--- GIVEN DATA Enclosed Below ---
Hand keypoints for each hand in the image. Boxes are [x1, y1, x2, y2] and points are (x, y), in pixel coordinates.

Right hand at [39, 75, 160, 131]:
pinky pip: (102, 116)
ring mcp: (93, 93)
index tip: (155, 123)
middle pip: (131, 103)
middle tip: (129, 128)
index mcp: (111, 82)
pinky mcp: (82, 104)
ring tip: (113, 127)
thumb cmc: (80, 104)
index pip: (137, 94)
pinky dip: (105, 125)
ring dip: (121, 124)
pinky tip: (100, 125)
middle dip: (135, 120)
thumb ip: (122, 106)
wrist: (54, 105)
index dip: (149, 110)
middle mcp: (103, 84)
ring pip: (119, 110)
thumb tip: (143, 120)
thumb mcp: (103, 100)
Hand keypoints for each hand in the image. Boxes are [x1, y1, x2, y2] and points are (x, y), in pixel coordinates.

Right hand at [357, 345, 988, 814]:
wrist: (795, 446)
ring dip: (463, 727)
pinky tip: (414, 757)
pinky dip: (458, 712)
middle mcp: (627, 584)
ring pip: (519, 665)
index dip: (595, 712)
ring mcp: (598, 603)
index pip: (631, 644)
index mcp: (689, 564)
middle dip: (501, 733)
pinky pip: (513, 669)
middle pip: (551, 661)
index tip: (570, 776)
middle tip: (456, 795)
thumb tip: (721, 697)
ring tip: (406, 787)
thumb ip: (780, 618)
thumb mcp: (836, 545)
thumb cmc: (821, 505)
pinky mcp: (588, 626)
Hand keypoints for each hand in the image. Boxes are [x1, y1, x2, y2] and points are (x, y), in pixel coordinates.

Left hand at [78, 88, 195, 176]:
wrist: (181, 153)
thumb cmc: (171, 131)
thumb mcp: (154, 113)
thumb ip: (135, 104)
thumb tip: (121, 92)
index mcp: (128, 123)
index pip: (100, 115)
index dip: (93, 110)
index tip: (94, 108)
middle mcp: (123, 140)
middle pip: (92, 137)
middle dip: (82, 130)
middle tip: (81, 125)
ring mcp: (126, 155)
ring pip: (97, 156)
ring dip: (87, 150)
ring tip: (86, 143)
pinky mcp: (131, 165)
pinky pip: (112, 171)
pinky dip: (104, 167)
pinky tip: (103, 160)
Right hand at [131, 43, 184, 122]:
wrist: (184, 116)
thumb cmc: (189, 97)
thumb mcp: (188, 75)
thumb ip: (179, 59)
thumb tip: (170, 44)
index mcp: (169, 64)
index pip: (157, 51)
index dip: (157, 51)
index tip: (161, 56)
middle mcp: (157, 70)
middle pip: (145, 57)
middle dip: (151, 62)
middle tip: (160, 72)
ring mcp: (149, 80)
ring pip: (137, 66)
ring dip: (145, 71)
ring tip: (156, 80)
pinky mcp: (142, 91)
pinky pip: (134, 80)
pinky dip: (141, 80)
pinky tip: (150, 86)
--- End of Enclosed GIVEN DATA ---
▶ _WHAT YOU SHOULD DO_
Word for word, transcribe all of the entries shown above.

▶ _WRITTEN ANSWER_
Hand keypoints for each hand in the image. Boxes are [x1, y1, x2, y2] and points are (x, y), in pixel coordinates.

Right hand at [39, 75, 160, 131]:
pinky pip: (102, 116)
ring mcp: (93, 93)
index tip: (155, 123)
middle pip: (131, 103)
middle tip: (129, 128)
index mcp: (111, 82)
pinky mcp: (82, 104)
ring tip: (113, 127)
thumb cmc: (80, 104)
index pip: (137, 94)
pinky dip: (105, 125)
ring dip: (121, 124)
pinky tip: (100, 125)
middle dip: (135, 120)
thumb ip: (122, 106)
wrist: (54, 105)
index dip: (149, 110)
middle mcp: (103, 84)
ring pip: (119, 110)
thumb tip: (143, 120)
thumb mcp: (103, 100)
Hand keypoints for each hand in the image. Boxes are [x1, y1, x2, y2] and points are (x, y), in pixel coordinates.

Right hand at [357, 345, 988, 814]:
wrist: (795, 446)
ring dip: (463, 727)
pinky tip: (414, 757)
pinky dip: (458, 712)
middle mcp: (627, 584)
ring pip: (519, 665)
index dip: (595, 712)
ring mcp: (598, 603)
index pip: (631, 644)
index mcp: (689, 564)
middle dip: (501, 733)
pinky pip: (513, 669)
middle pip: (551, 661)
index tip: (570, 776)
middle tip: (456, 795)
thumb tip: (721, 697)
ring tip: (406, 787)
thumb ip: (780, 618)
thumb mcp: (836, 545)
thumb cmc: (821, 505)
pinky mcp: (588, 626)
Hand keypoints for each hand in the image. Boxes are [x1, y1, x2, y2] and points are (x, y), in pixel coordinates.

Left hand at [78, 88, 195, 176]:
wrist: (181, 153)
thumb cmc: (171, 131)
thumb mcp: (154, 113)
thumb ip: (135, 104)
thumb tip: (121, 92)
index mcp: (128, 123)
index pip: (100, 115)
index dip: (93, 110)
index tip: (94, 108)
middle mcp: (123, 140)
middle pip: (92, 137)
middle dip: (82, 130)
middle tip: (81, 125)
ring mcp: (126, 155)
ring pip: (97, 156)
ring dip: (87, 150)
ring tip: (86, 143)
pinky mcp: (131, 165)
pinky pip: (112, 171)
pinky dip: (104, 167)
pinky tip: (103, 160)
Right hand at [131, 43, 184, 122]:
wrist: (184, 116)
thumb cmc: (189, 97)
thumb mcp: (188, 75)
thumb ip: (179, 59)
thumb tip: (170, 44)
index mcp: (169, 64)
index pip: (157, 51)
index dip: (157, 51)
index tip: (161, 56)
middle mcp: (157, 70)
middle pip: (145, 57)
middle dip: (151, 62)
middle tip: (160, 72)
ring mcp: (149, 80)
ring pip: (137, 66)
ring dip: (145, 71)
ring tip: (156, 80)
pinky mcp: (142, 91)
pinky pip: (134, 80)
pinky dip: (141, 80)
pinky tip: (150, 86)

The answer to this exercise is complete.